CHILDREN with special educational needs are being “left behind yet again” after it emerged that around 300 pupils are without a school place for September.

Figures from the Education Authority (EA) show 91 children with a statement of Special Educational Needs (SEN) are waiting for a place in a special school, while 202 are seeking a place in a mainstream school.

Alliance MLA Connie Egan said the numbers of SEN pupils without a school place “is a failure of area planning on part of the education minister and the EA”.

“It is clear lessons have not been learnt on this issue and once again, communication from the EA to children and their families has been incredibly poor,” she said.

She added: “Children with SEN should be a priority for the Department of Education and EA. Instead of being left behind yet again, we need to support these pupils so their needs are met”.

SDLP MLA Daniel McCrossan said “once again the most vulnerable children in society have been let down by the very body that was established to be their champion, this is wholly unacceptable”.

“It is clear there has been a lack of strategic planning, it is not good enough for the EA to report that there has been a ‘significant rise’ in demand for special school places as the reason for 300+ children not being placed,” he said.

“This growing trend has been evident and well-known for years.

“The system has had time to meet the need for places yet we seem to be in permanent crisis management mode.

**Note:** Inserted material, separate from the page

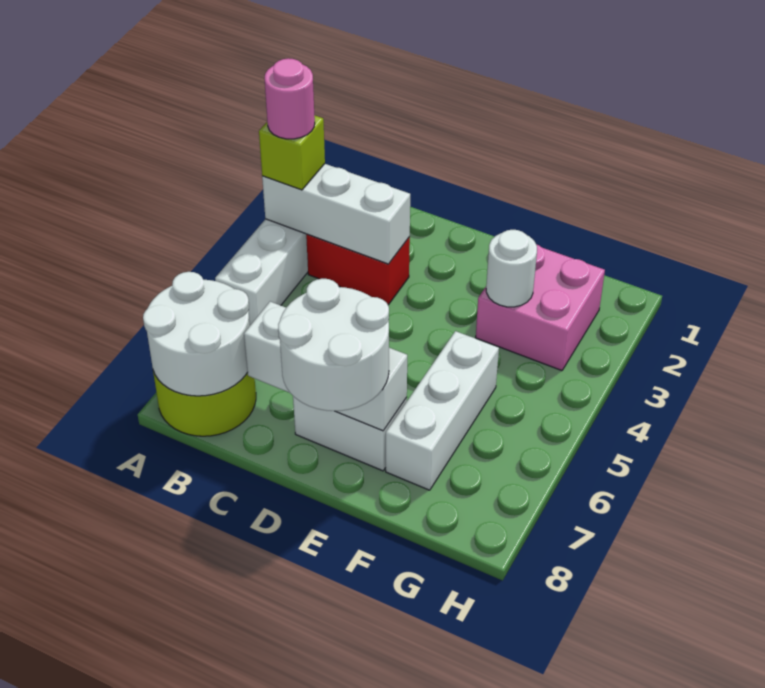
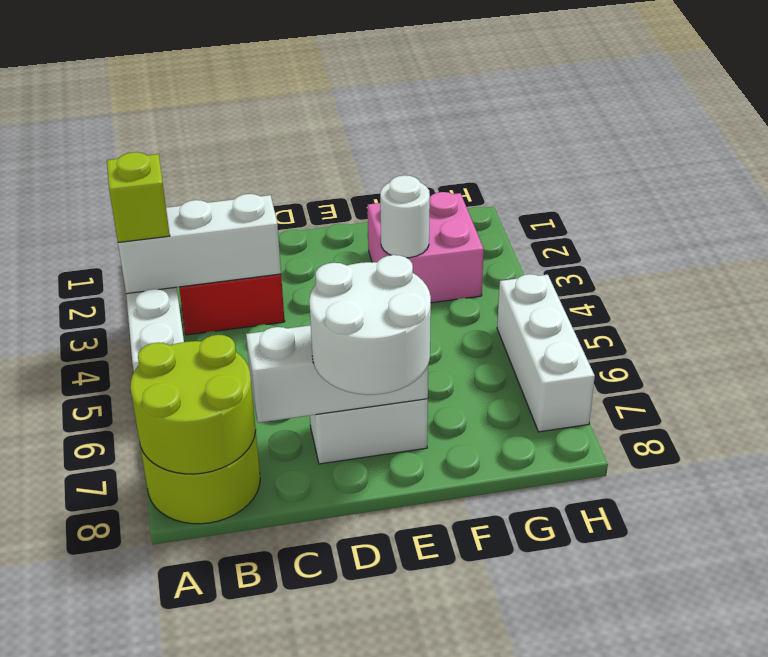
pink round brick A3 level 4 -> none
white round brick A7:B8 level 2 -> lime round brick A7:B8 level 2
white brick F5:F7 level 1 -> white brick H5:H7 level 1

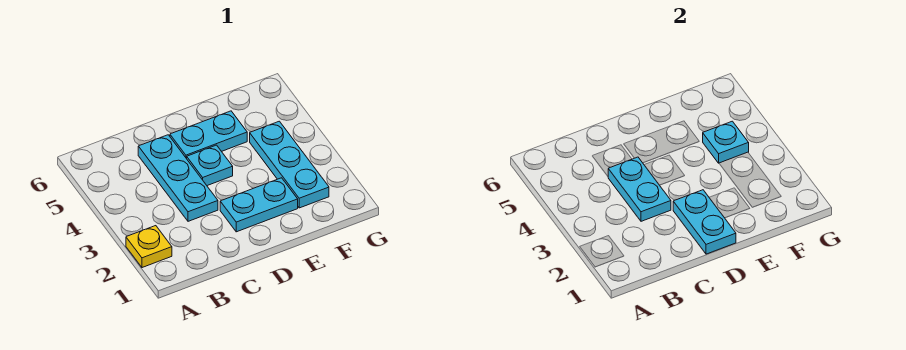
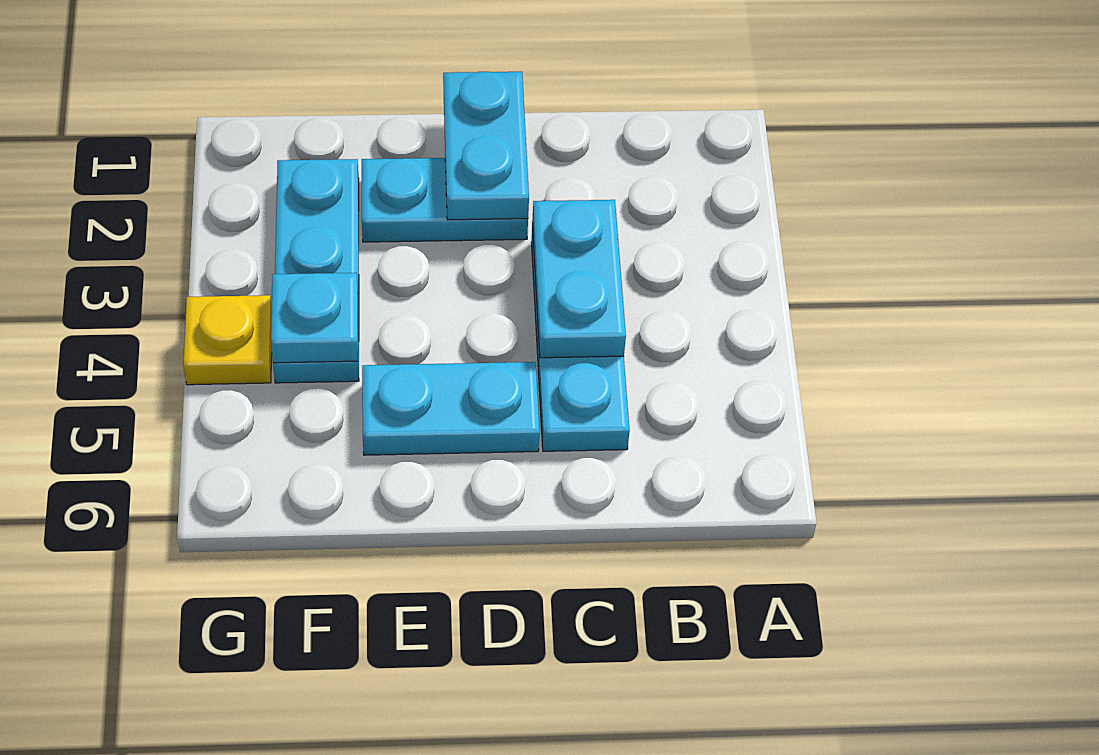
yellow plate A2 level 1 -> yellow plate G4 level 1
cyan plate D4 level 1 -> none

This cycle must be broken.”

Sinn Féin MLA Pat Sheehan said it is “deeply concerning” that 300 children are without a school place.

“Given the yearly increase in the number of children with special educational needs, the education minister should have prepared and planned for this eventuality,” he said.

“These children and their families need certainty on what arrangements will be in place come September, and I would urge the education minister and the Education Authority to work to address this issue.”